LIMITS in Computing
Last year I attended the LIMITS 2022, posting about the experience here. The organizers have just published the following call for papers for the 2023 workshop:
The LIMITS workshop concerns the role of computing in human societies situated in a world of limits*. This interdisciplinary group of researchers, practitioners and scholars seek to reshape the computing research agenda, grounded by an awareness that contemporary computing research is intertwined with ecological limits in general, and climate- and climate justice-related limits in particular. LIMITS 2023 solicits submissions that move us closer towards computing that support diverse human and non-human lifeforms and thriving biospheres.

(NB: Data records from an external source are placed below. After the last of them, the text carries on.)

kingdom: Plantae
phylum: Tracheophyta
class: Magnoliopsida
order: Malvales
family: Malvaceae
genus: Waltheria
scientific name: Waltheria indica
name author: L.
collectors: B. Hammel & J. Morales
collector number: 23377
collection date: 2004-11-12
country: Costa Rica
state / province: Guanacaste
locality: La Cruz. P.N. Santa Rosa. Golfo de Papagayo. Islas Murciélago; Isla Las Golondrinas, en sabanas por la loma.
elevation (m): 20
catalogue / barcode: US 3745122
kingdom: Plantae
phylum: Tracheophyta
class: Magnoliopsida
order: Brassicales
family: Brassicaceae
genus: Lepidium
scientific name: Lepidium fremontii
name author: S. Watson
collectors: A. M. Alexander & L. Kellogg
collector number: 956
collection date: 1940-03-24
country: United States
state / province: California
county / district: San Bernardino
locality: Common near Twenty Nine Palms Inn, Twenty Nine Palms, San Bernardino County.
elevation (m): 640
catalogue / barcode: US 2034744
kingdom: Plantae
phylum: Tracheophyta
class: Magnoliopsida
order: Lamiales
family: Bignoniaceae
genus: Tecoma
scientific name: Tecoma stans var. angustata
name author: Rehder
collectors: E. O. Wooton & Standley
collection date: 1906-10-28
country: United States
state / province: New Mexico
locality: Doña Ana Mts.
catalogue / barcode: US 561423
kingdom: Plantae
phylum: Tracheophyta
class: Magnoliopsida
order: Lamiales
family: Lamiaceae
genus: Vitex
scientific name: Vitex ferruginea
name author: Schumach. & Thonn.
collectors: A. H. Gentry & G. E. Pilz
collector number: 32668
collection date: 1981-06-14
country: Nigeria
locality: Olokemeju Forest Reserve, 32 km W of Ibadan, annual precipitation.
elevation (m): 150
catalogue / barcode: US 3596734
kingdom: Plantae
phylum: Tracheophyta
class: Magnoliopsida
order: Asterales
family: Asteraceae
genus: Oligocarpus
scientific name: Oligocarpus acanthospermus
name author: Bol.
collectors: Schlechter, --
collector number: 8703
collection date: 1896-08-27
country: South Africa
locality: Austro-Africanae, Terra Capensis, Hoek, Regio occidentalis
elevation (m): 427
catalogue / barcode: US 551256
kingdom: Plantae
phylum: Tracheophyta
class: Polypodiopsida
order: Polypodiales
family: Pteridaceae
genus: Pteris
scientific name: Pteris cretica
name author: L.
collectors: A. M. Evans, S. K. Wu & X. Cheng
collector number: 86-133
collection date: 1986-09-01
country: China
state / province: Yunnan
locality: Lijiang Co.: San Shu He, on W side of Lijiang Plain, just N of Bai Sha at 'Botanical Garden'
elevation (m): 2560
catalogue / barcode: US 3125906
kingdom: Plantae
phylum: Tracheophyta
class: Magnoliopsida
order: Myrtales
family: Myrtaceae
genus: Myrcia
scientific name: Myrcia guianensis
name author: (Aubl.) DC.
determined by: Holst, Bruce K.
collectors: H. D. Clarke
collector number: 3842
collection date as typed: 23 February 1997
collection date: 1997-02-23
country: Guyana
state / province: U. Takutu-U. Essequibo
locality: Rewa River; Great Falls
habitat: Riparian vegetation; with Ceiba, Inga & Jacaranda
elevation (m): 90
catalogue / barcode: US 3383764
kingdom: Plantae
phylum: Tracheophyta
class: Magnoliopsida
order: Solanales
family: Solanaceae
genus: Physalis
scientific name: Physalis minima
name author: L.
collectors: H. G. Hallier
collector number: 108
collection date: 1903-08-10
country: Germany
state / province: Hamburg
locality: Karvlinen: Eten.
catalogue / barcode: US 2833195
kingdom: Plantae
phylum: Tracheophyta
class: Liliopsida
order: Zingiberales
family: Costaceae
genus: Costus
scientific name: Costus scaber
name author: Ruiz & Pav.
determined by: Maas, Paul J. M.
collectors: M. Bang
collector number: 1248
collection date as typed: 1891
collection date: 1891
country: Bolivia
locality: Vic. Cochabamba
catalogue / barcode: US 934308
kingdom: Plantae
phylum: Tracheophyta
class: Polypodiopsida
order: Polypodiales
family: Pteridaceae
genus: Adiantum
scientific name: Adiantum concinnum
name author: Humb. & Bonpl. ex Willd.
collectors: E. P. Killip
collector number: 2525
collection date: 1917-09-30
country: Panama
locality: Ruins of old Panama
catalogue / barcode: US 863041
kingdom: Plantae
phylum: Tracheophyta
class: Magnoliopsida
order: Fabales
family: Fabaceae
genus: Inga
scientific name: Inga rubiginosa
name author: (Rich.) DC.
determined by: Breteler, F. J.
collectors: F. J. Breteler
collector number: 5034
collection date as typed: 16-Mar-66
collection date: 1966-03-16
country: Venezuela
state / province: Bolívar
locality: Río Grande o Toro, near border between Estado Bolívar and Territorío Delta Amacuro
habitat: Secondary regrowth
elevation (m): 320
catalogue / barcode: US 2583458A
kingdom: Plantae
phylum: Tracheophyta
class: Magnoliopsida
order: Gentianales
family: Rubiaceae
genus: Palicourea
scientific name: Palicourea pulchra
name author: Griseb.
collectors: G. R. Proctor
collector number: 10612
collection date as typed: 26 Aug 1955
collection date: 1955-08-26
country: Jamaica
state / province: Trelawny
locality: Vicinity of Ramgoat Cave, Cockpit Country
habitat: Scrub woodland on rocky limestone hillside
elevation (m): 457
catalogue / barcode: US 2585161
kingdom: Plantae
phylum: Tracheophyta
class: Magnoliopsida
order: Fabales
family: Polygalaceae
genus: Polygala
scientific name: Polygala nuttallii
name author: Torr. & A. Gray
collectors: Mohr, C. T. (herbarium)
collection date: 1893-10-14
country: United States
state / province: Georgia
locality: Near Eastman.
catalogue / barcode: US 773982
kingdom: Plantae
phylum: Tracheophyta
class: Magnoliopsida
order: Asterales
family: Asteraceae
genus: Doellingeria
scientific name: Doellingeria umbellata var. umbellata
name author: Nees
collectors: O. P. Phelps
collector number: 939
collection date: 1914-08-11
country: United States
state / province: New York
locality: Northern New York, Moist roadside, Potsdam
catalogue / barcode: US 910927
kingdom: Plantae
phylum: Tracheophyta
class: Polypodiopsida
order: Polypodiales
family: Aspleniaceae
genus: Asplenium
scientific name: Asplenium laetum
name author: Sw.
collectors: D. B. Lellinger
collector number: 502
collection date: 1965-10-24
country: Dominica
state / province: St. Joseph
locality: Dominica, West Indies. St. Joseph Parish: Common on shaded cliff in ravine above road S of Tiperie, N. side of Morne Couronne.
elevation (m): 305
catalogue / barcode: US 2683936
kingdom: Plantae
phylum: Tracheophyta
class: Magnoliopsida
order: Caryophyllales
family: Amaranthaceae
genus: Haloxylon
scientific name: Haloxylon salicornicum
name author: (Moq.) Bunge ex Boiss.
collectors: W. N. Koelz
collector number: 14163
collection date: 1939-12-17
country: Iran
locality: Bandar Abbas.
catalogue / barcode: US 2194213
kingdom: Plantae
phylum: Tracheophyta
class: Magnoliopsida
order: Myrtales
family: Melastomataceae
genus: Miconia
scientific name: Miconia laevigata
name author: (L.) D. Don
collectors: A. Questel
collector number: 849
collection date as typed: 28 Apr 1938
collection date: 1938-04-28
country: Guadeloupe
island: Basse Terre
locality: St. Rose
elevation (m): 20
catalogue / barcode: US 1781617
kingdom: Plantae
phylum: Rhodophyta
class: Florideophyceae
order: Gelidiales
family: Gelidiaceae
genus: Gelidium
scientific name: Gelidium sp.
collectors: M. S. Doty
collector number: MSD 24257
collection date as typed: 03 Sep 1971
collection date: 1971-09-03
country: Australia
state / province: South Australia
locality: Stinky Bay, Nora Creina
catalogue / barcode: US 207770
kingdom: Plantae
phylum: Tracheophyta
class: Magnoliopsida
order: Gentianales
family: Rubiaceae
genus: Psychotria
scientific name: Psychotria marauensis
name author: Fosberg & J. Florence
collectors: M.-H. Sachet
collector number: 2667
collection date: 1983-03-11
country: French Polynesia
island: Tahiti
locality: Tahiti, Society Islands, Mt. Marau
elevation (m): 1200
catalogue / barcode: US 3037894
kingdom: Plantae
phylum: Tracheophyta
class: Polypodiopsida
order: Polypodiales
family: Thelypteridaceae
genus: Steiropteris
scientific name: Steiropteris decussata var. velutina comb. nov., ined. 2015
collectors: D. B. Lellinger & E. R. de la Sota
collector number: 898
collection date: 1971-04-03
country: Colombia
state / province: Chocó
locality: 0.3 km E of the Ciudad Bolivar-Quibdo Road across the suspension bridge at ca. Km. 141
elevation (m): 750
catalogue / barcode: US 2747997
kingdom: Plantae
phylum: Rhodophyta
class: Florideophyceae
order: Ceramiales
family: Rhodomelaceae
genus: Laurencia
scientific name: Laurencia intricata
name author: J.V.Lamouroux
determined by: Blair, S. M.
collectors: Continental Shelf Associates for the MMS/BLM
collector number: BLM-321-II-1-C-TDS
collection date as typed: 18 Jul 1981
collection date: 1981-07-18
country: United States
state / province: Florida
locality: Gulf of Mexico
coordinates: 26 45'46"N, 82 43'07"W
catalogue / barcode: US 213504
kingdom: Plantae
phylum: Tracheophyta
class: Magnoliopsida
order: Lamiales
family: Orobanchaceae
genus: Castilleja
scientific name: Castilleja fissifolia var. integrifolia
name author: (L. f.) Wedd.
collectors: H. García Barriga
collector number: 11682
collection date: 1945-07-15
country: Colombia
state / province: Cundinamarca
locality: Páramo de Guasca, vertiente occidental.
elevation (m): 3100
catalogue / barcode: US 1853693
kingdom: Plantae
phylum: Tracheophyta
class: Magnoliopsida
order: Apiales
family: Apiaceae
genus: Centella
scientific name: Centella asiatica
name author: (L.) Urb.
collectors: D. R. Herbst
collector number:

* For example, limits of extractive logics, limits to a biosphere’s ability to recover, limits to our knowledge, or limits to technological “solutions”.
Call For Papers
We welcome scholarship by researchers, engineers, designers, and artists who are investigating and/or (re)designing computing systems that engage with pressing ecological and social issues. We also invite works that build on previous LIMITS work, such as provocations from earlier LIMITS gatherings (e.g., Unplanned Obsolescence, LIMITS 2017), that broadens the understanding of LIMITS (e.g., Age of Consequences, LIMITS 2015), that explores our own limits (e.g., Computing within Psychological Limits, LIMITS 2015), that explores strategies for working in a LIMITed world (e.g., Limits-aware computing, LIMITS 2015), or that design and/or build transitional systems (e.g., Solar-powered website, LIMITS 2021). Transitional systems attempt to (re) design, implement, and/or evaluate a real-world or hypothetical socio-technical computing system in response to “implications for design” raised by earlier LIMITS papers or LIMITS-related scholarship in the areas of computing and sustainability, computing and climate-justice.
We also encourage authors to consider the stories they tell and reify through their work. As Costanza-Chock reminds us, “Stories have power”. They ask us to consider, “(…) what stories are told about design problems, solutions, contexts, and outcomes? Who gets to tell these stories? Who participates, who benefits, and who is harmed?” (Costanza-Chock 2020 p. 134)
Key Dates
Abstract registration deadline: March 17, 2023, 11:59pm AOE
Paper submission deadline: March 31, 2023, 11:59pm AOE
Paper reviews available: April 28, 2023
Camera ready deadline: May 19, 2023
LIMITS Workshop: June 14-15, 2023
In 2023, LIMITS will be a virtual, distributed workshop. We welcome participants to organize local gatherings or “LIMITS-hubs” that encourage community-building and sharing of infrastructure.
Reach out to Elina (elina(at)kth.se) if interested. I will be there.